Quatre journalistes témoins de la scène ont déclaré au CPJ qu’ils ont vu l’entraineur des gardiens de but camerounais, Thomas Nkono, saisir les téléphones mobiles des journalistes qui tentaient de prendre des images de l’accrochage. Le gardien de but camerounais, Carlos Kameni, aurait lui arraché une caméra de télévision de Marie Solange Mbarga, qui filmait la bagarre au nom de la chaîne privée Spectrum TV, selon ces journalistes. Mme Mbarga a déclaré au CPJ qu’elle ne sait toujours pas où se trouve son appareil. La caméra d’une autre chaîne de télévision privée, New TV, aurait aussi été saisie et retournée le même jour, mais sans images, selon la presse sur place.
Dans un entretien avec le CPJ aujourd’hui, Jean-Jacques Mouandjo, un porte-parole de la fédération camerounaise de football, a cité un communiqué de presse diffusé à la radio nationale samedi dernier dans lequel la fédération a déploré l’incident et a invité tous les acteurs concernés au calme. Il a affirmé qu’ il y a eu des informations inexactes rapportées par certains médias sur cet incident. La hargne d’Eto, selon lui, aurait été provoquée par un journaliste non identifié qui l’aurait traité d’«analphabète» face aux propos injurieux du buteur à l’endroit des journalistes, a-t-il déclaré.
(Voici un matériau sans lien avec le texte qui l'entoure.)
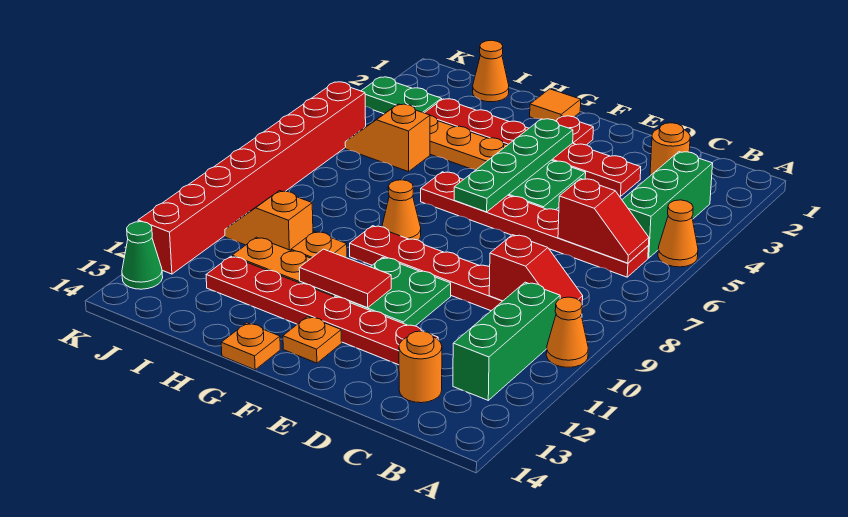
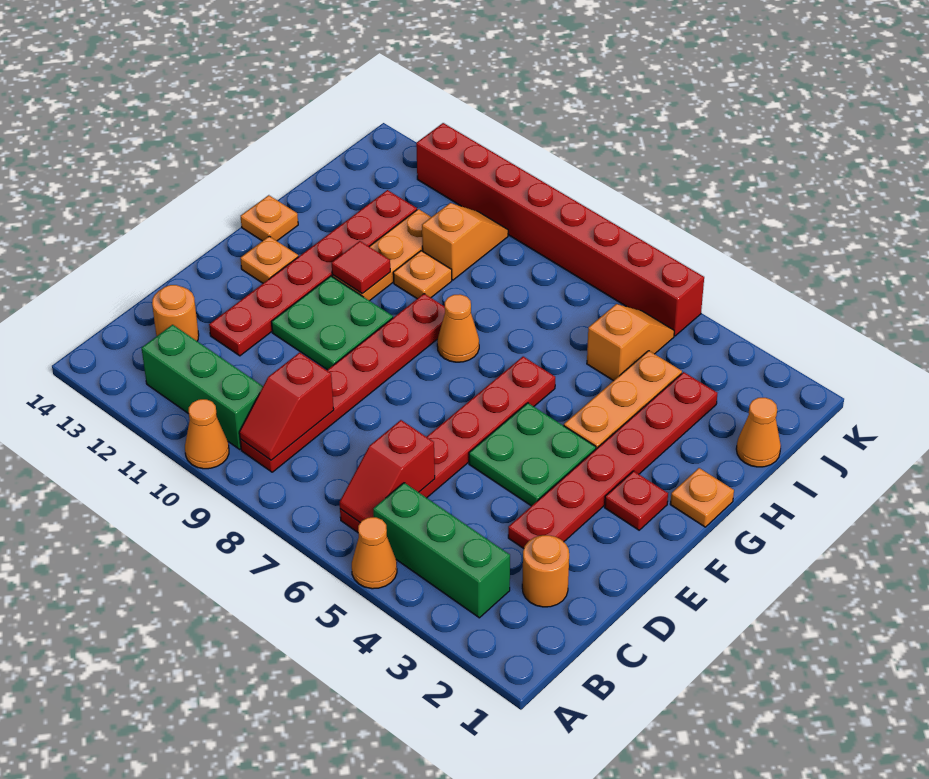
green plate F3:F6 level 2 -> none
red tile F11:G11 level 2 -> red tile G11 level 2
orange tile G1 level 1 -> orange plate G1 level 1
green plate J3:K3 level 1 -> none
green cone K13 level 1 -> none

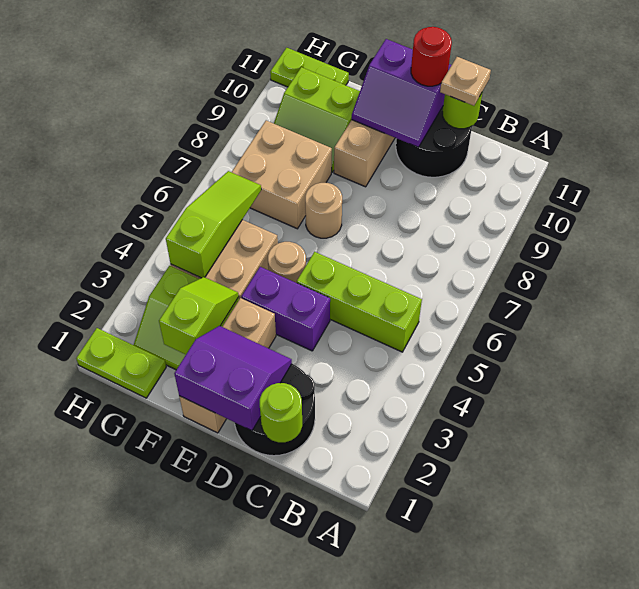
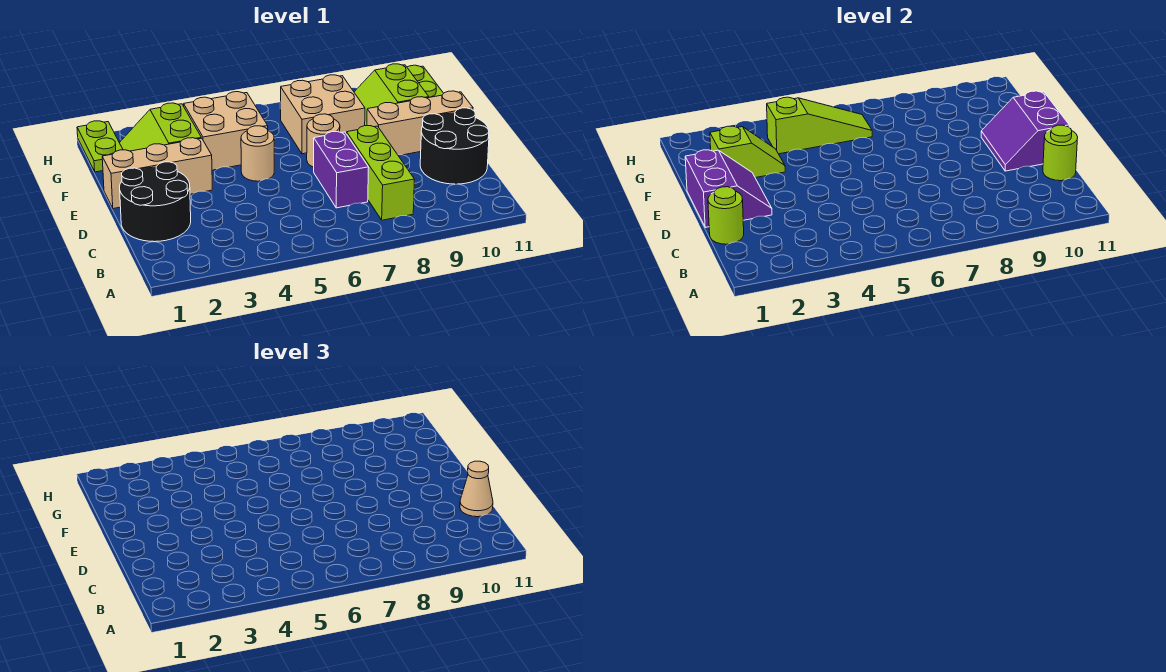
lime brick B5:D5 level 1 -> lime brick B8:D8 level 1
tan plate C11 level 3 -> tan cone C11 level 3
purple brick D4:E4 level 1 -> purple brick C7:D7 level 1
red round brick D11 level 3 -> none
Dans un entretien avec le CPJ, Pascal Fouda, un porte-parole du ministère camerounais des Sports et de l’Education Physique, a déclaré que le ministre, Augustin Edjoa, «a déploré ces incidents malheureux et a sévèrement condamné leurs auteurs». M. Edjoa a écrit à la fédération camerounaise de football pour demander l’ouverture d’une enquête formelle sur l’affaire, a t-il ajouté.
Gustave Samnick, le président de l’association des journalistes sportifs du Cameroun, a qualifié l’incident d’«agression barbare contre un journaliste» dans un entretien avec le CPJ et a indiqué qu’il était ouvert a toute concertation avec tous les acteurs concernés.
Cet incident est survenu en marge d’une période de répression de la presse indépendante dans le pays. Trois chaînes de radio et de télévision privées restent fermées depuis mars dernier pour leur couverture libre des troubles qui ont déchiré le Cameroun suite à une hausse du coût de la vie et à la réforme constitutionnelle impopulaire du président camerounais, Paul Biya, pour briguer un mandat présidentiel supplémentaire.
«La presse camerounaise a été suffisamment persécutée ces derniers temps sans devoir à subir ce type de brutalité», a déclaré le directeur de la section Afrique du CPJ, Tom Rhodes. «Les vedettes du sport ne sont pas au-dessus de la loi. Le CPJ appelle les autorités à mener une enquête approfondie, à obliger ceux qui sont responsables à rendre des comptes en vertu de la loi, et à s’assurer que tous les appareils des journalistes soient rendus», a-t-il martelé.